Elle me regarde bizarrement, surement parce que avant j'aurai ronchonné.

Il y a un silence gênant qui s'installe et la pluie fait « plik-plok » sans cesse. Je mange ma gaufre au sucre.

"Scorpius, je voulais te voir parce que j'ai l'impression que tu vas..."

Elle prend son temps et pèse ses mots avant de me les jeter à la gueule.

" J'ai l'impression que tu vas très mal depuis un moment."

Puis elle marque une pause et me dévisage, avec l'air de vouloir déchiffrer l'effet que cette phrase a sur moi.

Si elle s'inquiétait vraiment pour moi, si seulement elle se souciait de mon bien-être, on n'en serait pas là aujourd'hui .

"Comment ça? Je vois pas ce que tu veux dire par là Rose, j'ai l'air d'aller mal ? Je vais super bien !" je fais avec un sourire crispé. "Un café serré, merci !"

Elle hausse les sourcils et écarquille ses grands yeux chocolat, surement parce que avant je ne buvais jamais de café.

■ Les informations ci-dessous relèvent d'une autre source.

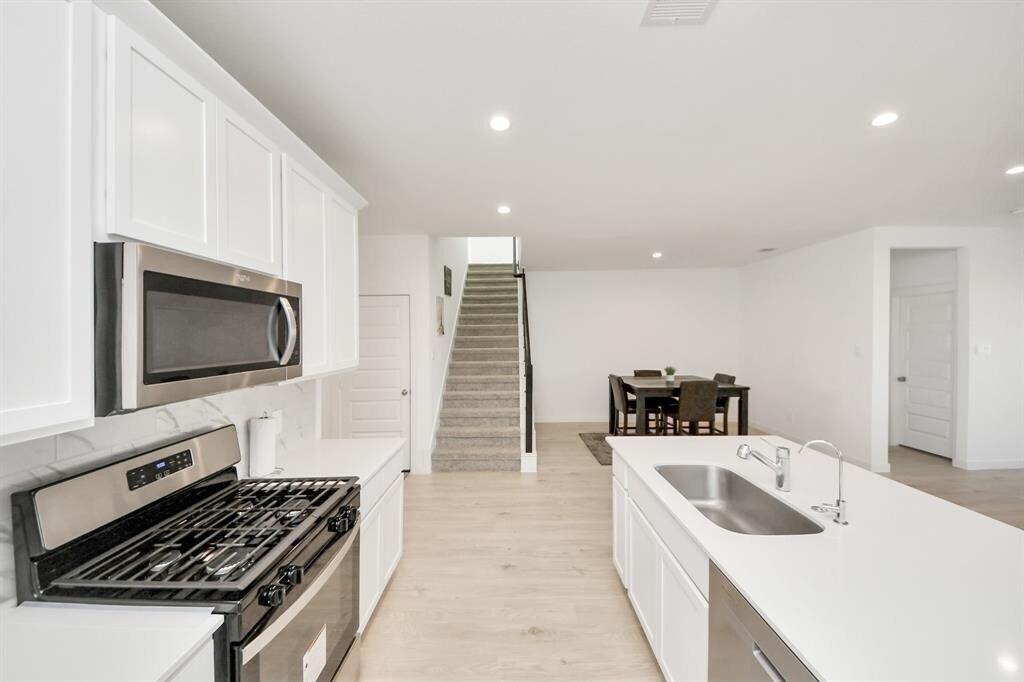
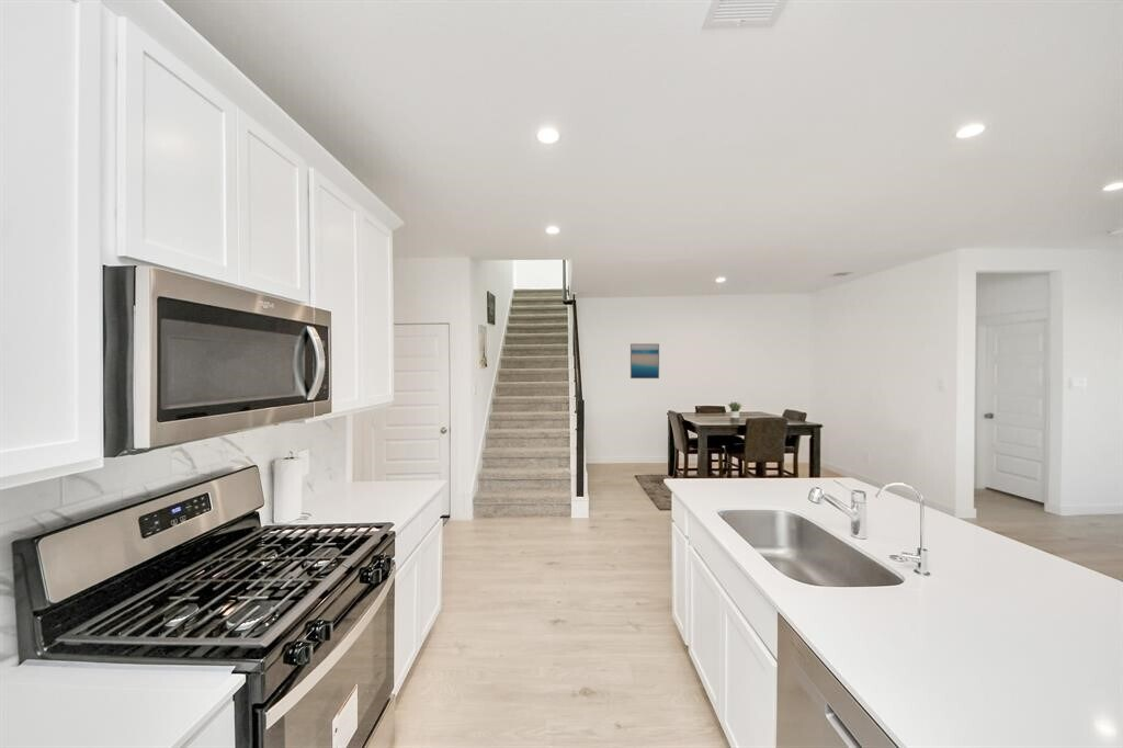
+ wall art [629,342,660,379]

"Et un thé aux fruits rouges pour moi, s'il vous plait."

Un thé au fruits rouges qui parfumait tous ses baisers à la framboise.

" Écoute, je sais que tu le vis mal mais.."

" Qu'est ce que je vis mal ?"

Elle recule légèrement. J'ai du m'emporter. Un tout petit peu.

" Notre rupture, Scorpius..."

" Une rupture ? Parce qu'il y a quelque chose entre nous ?"

Elle soupire et tapote la table en bois avec ses ongles.

Et je me sens bête. Parce que oui, il y a eu un semblant de « quelque chose » entre nous, et parce que oui, j'y ai vraiment cru.

L'amertume du café me donne un haut-le-cœur et je repousse ma tasse du bout des doigt, dégouté.

" Tu n'as jamais aimé ça, Scorpius. Tu veux que je te commande un chocolat chaud à la cannelle, comme avant ?"

"Pourquoi tu dis comme avant? T'as aucun droit de me parler d'avant" , je lui lance avec une voix qui se brise.

Putain

Je veux un chocolat chaud avec un bâton de cannelle.

Comme avant.

Elle baisse les yeux. Ses yeux lourds de mascara.

"Je suis tellement désolée..."

Moi aussi, je suis désolé que tu ne sois qu'une gamine.

J'expire longuement et j'essaie de garder mon calme.

-"Pourquoi t'es là aujourd'hui au fait ? Tu viens me rappeler à quel point je suis un looser?"

"Non, dis pas ça, tu n'es pas un looser c'est juste que...que..."

Elle écarte une mèche de ses cheveux châtains qui lui cachait le visage et se prend la tête entre les mains.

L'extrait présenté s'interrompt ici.